The reports of horrendous worker conditions in Foxconn factories and the idea that everything I did could be tracked and monitored were two in a plethora of reasons for forgoing a phone. I was spending a lot more time flipping through Instagram feeds than I was taking photographs, texting more than having actual conversations, and always connected but never connecting. I needed a break, a hiatus where I could truly hibernate, alone, without the ping of an incoming text message echoing through this empty house.
I needed to know that I didn’t need an iPhone—for directions, for communication, for connection. In the six months that I spent without, I had more meaningful connections and face-to-face conversations because I wasn’t staring into a screen every second I spent alone. I asked people questions instead of searching for answers on Google. I paid closer attention to directions, to where I was going, to where I had been. I did math in my head, kept a real life address book that I wrote in with a real live pencil, and listened to music on vinyl—sitting still and actually listening rather than shuffling through songs, searching for lyrics, or texting someone about how awesome it was. I sent handwritten letters (and emails) composed in full sentences with proper grammar, spelling, and punctuation. I even wrote a book.
At the root of my iPhone Banishment Project was the knowledge that I needed to truly hibernate, to take leave of the world.

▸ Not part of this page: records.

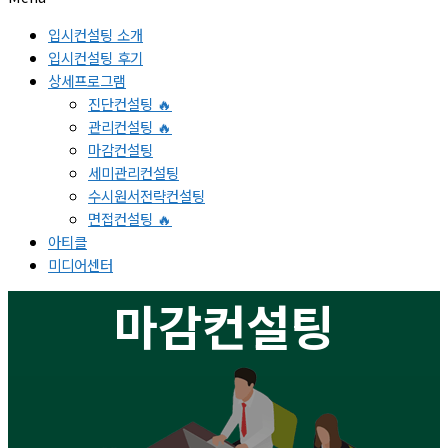
입시컨설팅 소개
입시컨설팅 후기
상세프로그램
진단컨설팅 🔥
관리컨설팅 🔥
마감컨설팅
세미관리컨설팅
수시원서전략컨설팅
면접컨설팅 🔥
아티클
미디어센터
마감컨설팅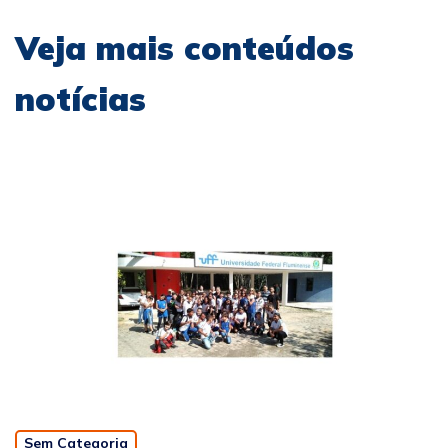
Veja mais conteúdos
notícias
Sem Categoria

I needed to be absolutely alone, and when I had an iPhone, I reached for it the second someone left the room, just to do something, anything with it—to occupy my mind and my attention. I needed to learn to revel in being alone, to savor the moments I had to myself, moments that could be spent in observation and creation, moments that brought something or someone new into my life, something I never expected to happen or someone I never expected to meet. I needed to stop connecting with people who weren’t actually there and start being wherever I actually, physically was. And I needed to keep these moments to myself. I needed to stop putting my life on display for the world to view, to witness, to judge. Every tweet, every Facebook post, and every Instagram image were thoughts and moments I needed to keep to myself, for once. I needed to cultivate that voice that doesn’t hinge or depend on a social media platform and the people who may or may not view it and/or like it.

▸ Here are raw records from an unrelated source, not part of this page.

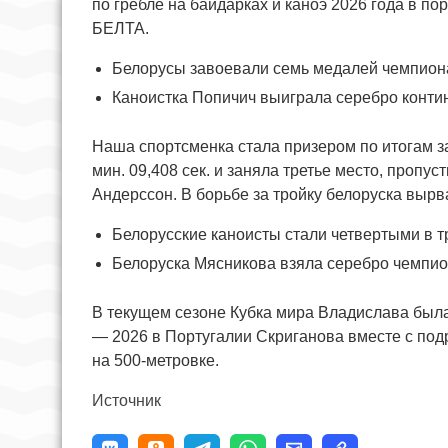
по гребле на байдарках и каноэ 2026 года в п
БЕЛТА.
Белорусы завоевали семь медалей чемпиона
Каноистка Попичич выиграла серебро конти
Наша спортсменка стала призером по итогам за
мин. 09,408 сек. и заняла третье место, проп
Андерссон. В борьбе за тройку белоруска вырв
Белорусские каноисты стали четвертыми в 
Белоруска Мясникова взяла серебро чемпио
В текущем сезоне Кубка мира Владислава была
— 2026 в Португалии Скриганова вместе с подр
на 500-метровке.
Источник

Now, I’m bringing the Phone back, mindfully. Now that I know I don’t need it, I can re-integrate it without it consuming me, taking over my life. There will be boundaries. It won’t live in my back pocket like it did for years. I won’t install Twitter, or Facebook, or even access my email on it. I will take photos. I won’t Instagram. I will answer incoming calls (much to my mother’s delight). Above all else, I will take the time to step back and actually look at life without a screen, or a lens.
Now that I’ve shared mine, tell me what endeavors you’ve resolved to accomplish in 2013!